Oof. Just when you think this story has gotten as fucked up as it can possibly get… it gets worse. Over and over. And I do mean that in the best possible way: The Hunger Games is one of the most intense, intelligent books I’ve read in a long time, and I liked Catching Fire even more. Absolutely read them — just don’t expect the feel-good novels of the year.
In a post-apocalyptic U.S., now called Panem, the merciless Capitol rules the twelve Districts. The Capitol gets all the good food, all the advanced technology, all the comforts; all most District people get is work and hunger. To remind the Districts who’s in charge, every year the Capitol forces each District to choose at random a boy and a girl as tributes. The twenty-four lucky kids are contestants in the Hunger Games: a fight to the death, broadcast throughout Panem as the ultimate reality show entertainment.

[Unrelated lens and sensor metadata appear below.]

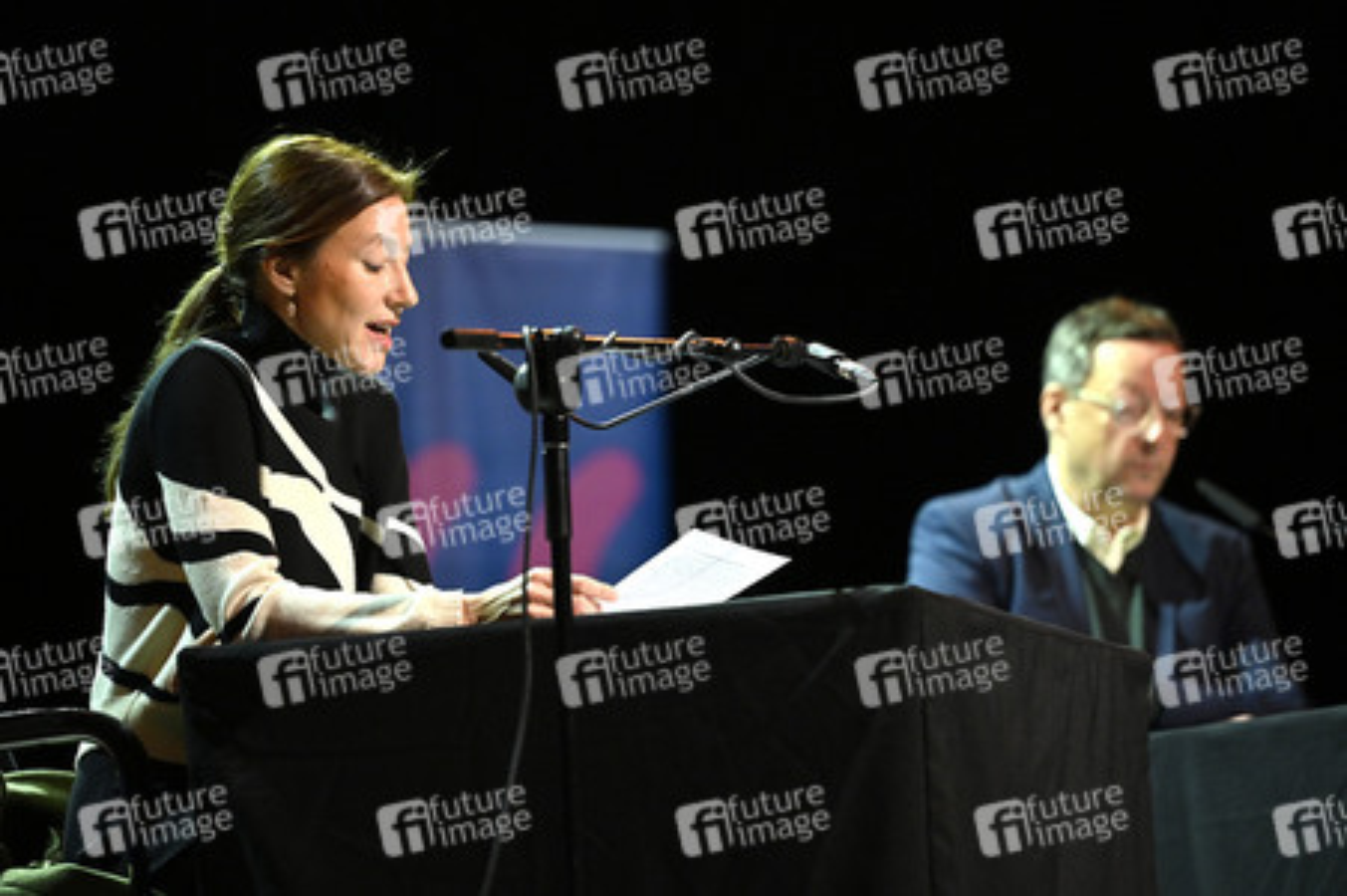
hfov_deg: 12.5
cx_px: 674
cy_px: 448
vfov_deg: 8.3
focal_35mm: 165
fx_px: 6169
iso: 2000
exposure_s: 1/400
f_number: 2.8
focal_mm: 165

Catching Fire – SPOILERS for Hunger Games, of course (and you don’t want to be spoiled)
Why do they go back to the Games? At first I thought it was a lame choice — this is what the readers want, so back we go. The same reason you can’t have Harry without Hogwarts.
But I think it sets up a necessary parallel. In the 74th Games, each contestant is out for him or herself, and just trying to get home — until Katniss and Peeta subvert that by becoming the first pair of victors. In the 75th Games, the contestants from a number of Districts work together, and people from the Capitol are helping as part of the underground resistance. The Games are a microcosm of what’s going on in Panem at large. The Games are what the book is about, so that’s how we have to see the change in the world, and the beginning of the rebellion that presumably we’ll follow in book 3.
I love, by the way, seeing a rebellion built over such a period of time in YA SF. Usually these rebellions feel wrapped up too quickly — ta da, the world is changed, thanks to some scrappy kids with good luck! Now I want to re-read the Uglies series, which I remember as having a similar slow progress of the rebellion, with a similar broad-scale feel implying heroes we don’t know in cities we never see.